Challenge 1>
From the listing, return the lines word for word, starting at the line containing "family: Orchidaceae" and ending after the line containing "order: Ranunculales".

Andrea Bartha is a Hungarian set- and costume-designer, visual artist.

Biography

Andrea Bartha was born in Budapest, Hungary. She studied painting and art-history at the University of Costa Rica, San José. By this time she worked for the Teatro Nacional de Costa Rica, first as a scenic artist, later as a designer. Continuing her studies in Budapest at the ELTE University, Faculty of Human Sciences, she graduated in History and Philosophy of Art, then carried on postgraduate studies in the subject of History and Theory of Theater. She published articles related to visuality on theater-stage. Her book about Theater Design at the Turn of the Century was published by the Hungarian Theater Institute (OSZMI) in 1990.

In line with her theoretical work got involved in underground theater, dance-theater, rock-scene and multimedia experiments, cooperating as actor, dancer, designer and artist with various Hungarian and foreign groups. As one of the founders of the  Pankrator Balett Action Group, created art-performances and happenings in the turn of the 80s-90s.

She works as a  theater-designer since 1991, having credit in more than 100 productions in Hungary and abroad (Czech Republic, Denmark, Philippines, Slovakia, Sweden, UK). Got the Prize for Best Costumes (POSZT) for Leonce and Lena(1991), The Hungarian Theater Critics Award (Színikritikusok Díja) for Das Käthchen von Heilbronn (1993), Tales from the Vienna Woods (1994), The Seagull (1996), The Italian Straw Hat (1997) respectively, the Slovak Critics Dosky Awards for Best Costumes, II. for Best Sets for The Three Sisters, and has got many nominations both in Hungary and other countries. Is critically  praised for her many updating innovative designs made for Shakespeare- Chekhov- and musical-performances. Made „non-replica” costumes for several different Miss Saigon productions around the world (Denmark, Sweden, Philippines, Hungary). Frank Wildhorn choose her to design the sets and costumes for the world-opening of his new musical on Carmen which opened in Prague in 2008 also produced by Andrea's Hungarian costume and set company. "Carmen" is scheduled to have an opening in Broadway. In 2009 Bartha made an individual version for "Spring Awakening", opening in Budapest. In 2010 she designed and produced costumes for the world-opening family musical in Vienna "Sommernachtstraum". In 2013, the Asian opening of "Carmen", the musical.

Data records:
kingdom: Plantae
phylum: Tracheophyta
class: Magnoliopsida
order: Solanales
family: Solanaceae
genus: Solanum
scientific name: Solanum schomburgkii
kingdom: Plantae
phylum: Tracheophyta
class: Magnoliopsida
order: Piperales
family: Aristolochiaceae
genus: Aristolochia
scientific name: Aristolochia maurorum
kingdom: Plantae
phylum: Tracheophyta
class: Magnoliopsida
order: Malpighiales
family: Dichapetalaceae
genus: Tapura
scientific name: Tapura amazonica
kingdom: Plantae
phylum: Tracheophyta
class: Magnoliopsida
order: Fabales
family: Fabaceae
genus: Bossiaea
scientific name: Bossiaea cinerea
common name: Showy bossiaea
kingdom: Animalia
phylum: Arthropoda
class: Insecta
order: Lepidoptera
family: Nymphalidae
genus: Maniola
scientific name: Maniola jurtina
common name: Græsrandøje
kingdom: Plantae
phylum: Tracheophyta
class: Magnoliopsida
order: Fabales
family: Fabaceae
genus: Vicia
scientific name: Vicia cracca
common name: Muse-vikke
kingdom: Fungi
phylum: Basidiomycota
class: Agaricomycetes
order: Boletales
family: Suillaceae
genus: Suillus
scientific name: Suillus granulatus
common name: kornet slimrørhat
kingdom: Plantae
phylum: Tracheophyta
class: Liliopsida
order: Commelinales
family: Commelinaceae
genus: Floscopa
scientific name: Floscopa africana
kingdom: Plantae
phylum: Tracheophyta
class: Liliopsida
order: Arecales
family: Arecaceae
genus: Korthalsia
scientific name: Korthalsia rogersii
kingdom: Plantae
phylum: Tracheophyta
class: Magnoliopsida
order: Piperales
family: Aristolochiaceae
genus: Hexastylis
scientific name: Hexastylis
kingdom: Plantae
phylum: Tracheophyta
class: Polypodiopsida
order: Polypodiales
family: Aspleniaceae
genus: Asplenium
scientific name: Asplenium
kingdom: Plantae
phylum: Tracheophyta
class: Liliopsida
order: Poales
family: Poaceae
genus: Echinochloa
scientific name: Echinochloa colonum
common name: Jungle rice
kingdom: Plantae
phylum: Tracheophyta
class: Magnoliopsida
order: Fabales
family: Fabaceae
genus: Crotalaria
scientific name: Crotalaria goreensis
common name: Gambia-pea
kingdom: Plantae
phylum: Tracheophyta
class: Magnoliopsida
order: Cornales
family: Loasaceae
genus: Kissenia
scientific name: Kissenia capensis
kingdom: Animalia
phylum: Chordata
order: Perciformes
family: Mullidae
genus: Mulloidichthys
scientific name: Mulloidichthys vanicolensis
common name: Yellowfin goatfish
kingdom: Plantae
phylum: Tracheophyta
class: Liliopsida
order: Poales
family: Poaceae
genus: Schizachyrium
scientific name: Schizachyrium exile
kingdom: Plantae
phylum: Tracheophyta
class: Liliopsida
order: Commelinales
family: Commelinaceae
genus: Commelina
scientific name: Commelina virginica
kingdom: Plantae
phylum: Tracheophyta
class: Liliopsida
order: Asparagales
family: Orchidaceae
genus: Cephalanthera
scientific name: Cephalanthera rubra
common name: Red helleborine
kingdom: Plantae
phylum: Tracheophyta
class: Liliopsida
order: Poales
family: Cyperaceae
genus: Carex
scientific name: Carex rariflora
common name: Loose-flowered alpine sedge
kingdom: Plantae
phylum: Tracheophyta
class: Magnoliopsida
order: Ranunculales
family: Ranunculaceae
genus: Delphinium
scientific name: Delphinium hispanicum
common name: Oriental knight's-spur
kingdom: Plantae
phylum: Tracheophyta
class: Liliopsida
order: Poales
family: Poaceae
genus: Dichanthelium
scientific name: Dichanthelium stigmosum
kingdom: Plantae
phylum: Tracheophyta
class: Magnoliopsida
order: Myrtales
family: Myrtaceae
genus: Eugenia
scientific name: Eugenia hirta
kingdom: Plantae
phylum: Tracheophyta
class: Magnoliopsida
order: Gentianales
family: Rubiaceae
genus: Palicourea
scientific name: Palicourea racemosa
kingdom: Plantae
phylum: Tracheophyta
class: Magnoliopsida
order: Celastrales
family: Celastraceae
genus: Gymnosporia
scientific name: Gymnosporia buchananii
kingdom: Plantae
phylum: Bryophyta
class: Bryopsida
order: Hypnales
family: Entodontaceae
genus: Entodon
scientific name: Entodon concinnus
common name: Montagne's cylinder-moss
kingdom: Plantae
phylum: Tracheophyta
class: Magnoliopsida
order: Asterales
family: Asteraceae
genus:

Challenge 2>
According to the biography, where did Andrea Bartha study painting and art history?

Task output 1>
family: Orchidaceae
genus: Cephalanthera
scientific name: Cephalanthera rubra
common name: Red helleborine
kingdom: Plantae
phylum: Tracheophyta
class: Liliopsida
order: Poales
family: Cyperaceae
genus: Carex
scientific name: Carex rariflora
common name: Loose-flowered alpine sedge
kingdom: Plantae
phylum: Tracheophyta
class: Magnoliopsida
order: Ranunculales

Task output 2>
At the University of Costa Rica, San José.